Print every record below exactly as it stands, but leave out the pictures.

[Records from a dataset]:
[Start of Attachment]
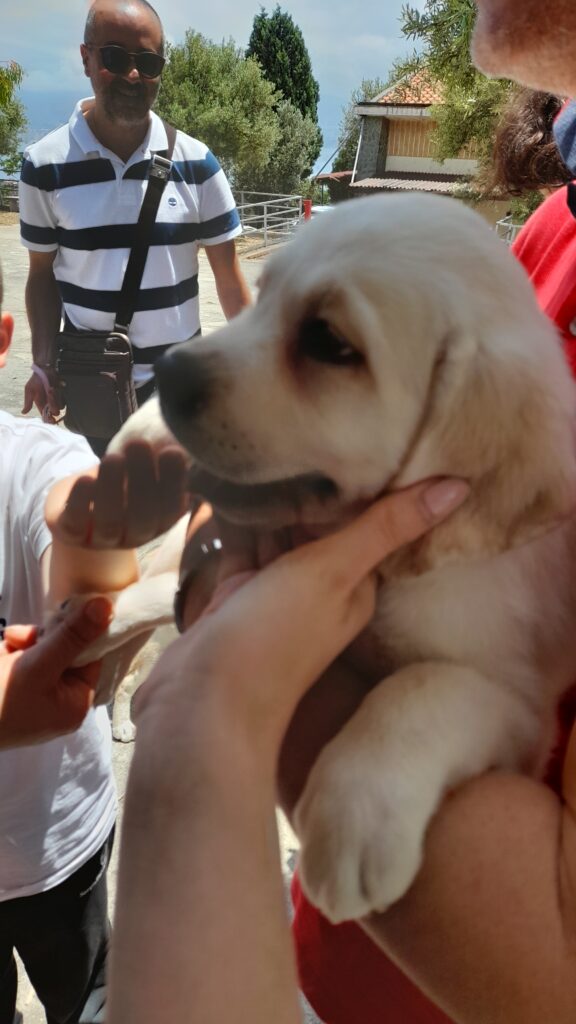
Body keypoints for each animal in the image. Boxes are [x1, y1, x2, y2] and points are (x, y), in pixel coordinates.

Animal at [97, 192, 573, 921]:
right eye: (263, 296)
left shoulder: (522, 708)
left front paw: (355, 816)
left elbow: (424, 687)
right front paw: (142, 432)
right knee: (122, 613)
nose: (170, 372)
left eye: (328, 343)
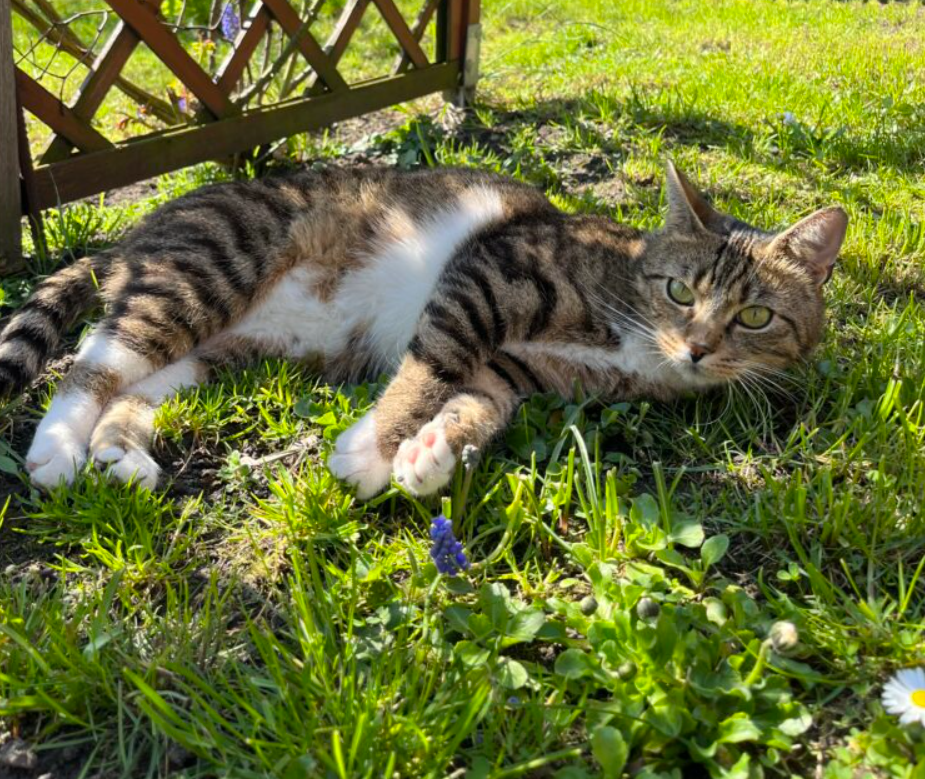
[End of Attachment]
[Written solution]:
Body keypoints for each animal in the image. Boxes are [x1, y1, x2, y2] and points are (x, y), in pixel coordinates.

Animal at [97, 192, 573, 921]:
right eye: (263, 296)
left shoulder: (522, 708)
left front paw: (355, 816)
left elbow: (424, 687)
right front paw: (142, 432)
right knee: (122, 613)
nose: (170, 372)
left eye: (328, 343)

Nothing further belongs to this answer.